Systems Biology Initiative, School of Biotechnology and Biomolecular Sciences, UNSW Sydney, New South Wales, Australia.
Telethon Kids Institute Australia, The University of Western Australia, Perth, Australia.
Sci Rep. 2019 Dec 11;9(1):18895. doi: 10.1038/s41598-019-55434-x.

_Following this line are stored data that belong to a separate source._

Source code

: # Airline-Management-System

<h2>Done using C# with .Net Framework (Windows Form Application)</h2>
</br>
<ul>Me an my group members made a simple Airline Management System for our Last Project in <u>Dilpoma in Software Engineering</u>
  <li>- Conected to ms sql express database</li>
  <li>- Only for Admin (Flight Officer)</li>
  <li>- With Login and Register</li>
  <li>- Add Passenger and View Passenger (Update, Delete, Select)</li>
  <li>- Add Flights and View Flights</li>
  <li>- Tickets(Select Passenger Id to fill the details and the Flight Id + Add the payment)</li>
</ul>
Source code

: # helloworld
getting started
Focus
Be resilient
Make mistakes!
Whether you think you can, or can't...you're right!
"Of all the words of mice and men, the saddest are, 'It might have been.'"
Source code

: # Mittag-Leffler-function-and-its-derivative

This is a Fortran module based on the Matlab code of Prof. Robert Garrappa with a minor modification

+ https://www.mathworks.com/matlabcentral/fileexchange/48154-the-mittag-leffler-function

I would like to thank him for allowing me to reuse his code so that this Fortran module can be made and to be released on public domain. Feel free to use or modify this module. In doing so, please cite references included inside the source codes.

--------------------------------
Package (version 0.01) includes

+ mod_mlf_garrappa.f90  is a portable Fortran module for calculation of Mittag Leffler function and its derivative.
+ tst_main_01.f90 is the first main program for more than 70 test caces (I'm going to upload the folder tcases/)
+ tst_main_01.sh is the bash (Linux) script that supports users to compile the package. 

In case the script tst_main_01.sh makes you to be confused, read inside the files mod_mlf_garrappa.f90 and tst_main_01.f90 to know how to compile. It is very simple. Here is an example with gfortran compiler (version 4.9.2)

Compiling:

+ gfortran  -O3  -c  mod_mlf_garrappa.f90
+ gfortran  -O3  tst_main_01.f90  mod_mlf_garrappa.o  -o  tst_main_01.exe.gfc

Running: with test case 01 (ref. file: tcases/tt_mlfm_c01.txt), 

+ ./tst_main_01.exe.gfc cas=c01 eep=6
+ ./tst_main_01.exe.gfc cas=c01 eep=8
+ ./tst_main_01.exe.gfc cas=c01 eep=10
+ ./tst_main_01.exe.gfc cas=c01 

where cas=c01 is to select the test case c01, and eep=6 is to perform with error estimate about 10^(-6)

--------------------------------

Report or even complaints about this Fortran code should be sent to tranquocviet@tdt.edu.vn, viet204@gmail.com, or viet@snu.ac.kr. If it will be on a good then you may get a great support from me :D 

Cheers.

RNA-Seq is increasingly used for the diagnosis of patients, targeting of therapies and for single cell transcriptomics. These applications require cost effective, fast and reliable ways of capturing and analyzing gene expression data. Here we compared Lexogen's QuantSeq which captures only the 3' end of RNA transcripts and Illumina's TruSeq, using both Tophat2 and Salmon for gene quantification. We also compared these results to microarray. This analysis was performed on peripheral blood mononuclear cells stimulated with Poly (I:C), a viral mimic that induces innate antiviral responses. This provides a well-established model to determine if RNA-Seq and QuantSeq identify the same biological signatures. Gene expression levels in QuantSeq and RNA-Seq were strongly correlated (Spearman's rho ~0.8), Salmon and Tophat2 (Spearman's rho > 0.9). There was high consistency in protein coding genes, non-concordant genes had a high proportion of shorter, non-coding features. RNA-Seq identified more differentially expressed genes than QuantSeq, both methods outperformed microarray. The same key biological signals emerged in each of these approaches. We conclude that QuantSeq, coupled with a fast quantification method such as Salmon, should provide a viable alternative to traditional RNA-Seq in many applications and may be of particular value in the study of the 3'UTR region of mRNA.
RNA-Seq 越来越多地用于患者诊断、靶向治疗和单细胞转录组学。这些应用需要具有成本效益、快速和可靠的方法来捕获和分析基因表达数据。在这里,我们比较了 Lexogen 的 QuantSeq,它只捕获 RNA 转录本的 3'端,以及 Illumina 的 TruSeq,使用 Tophat2 和 Salmon 进行基因定量。我们还将这些结果与微阵列进行了比较。这项分析是在经 Poly (I:C) 刺激的外周血单核细胞上进行的,Poly (I:C) 是一种模拟病毒的物质,可诱导先天抗病毒反应。这为确定 RNA-Seq 和 QuantSeq 是否识别相同的生物学特征提供了一个成熟的模型。QuantSeq 和 RNA-Seq 中的基因表达水平高度相关(Spearman's rho~0.8),Salmon 和 Tophat2 之间也高度相关(Spearman's rho>0.9)。在蛋白编码基因中具有高度一致性,不一致的基因具有较高比例的较短、非编码特征。RNA-Seq 比 QuantSeq 鉴定出更多差异表达的基因,这两种方法都优于微阵列。这些方法都出现了相同的关键生物学信号。我们得出结论,QuantSeq 与 Salmon 等快速定量方法相结合,在许多应用中应该可以替代传统的 RNA-Seq,并且在研究 mRNA 的 3'UTR 区域时可能特别有价值。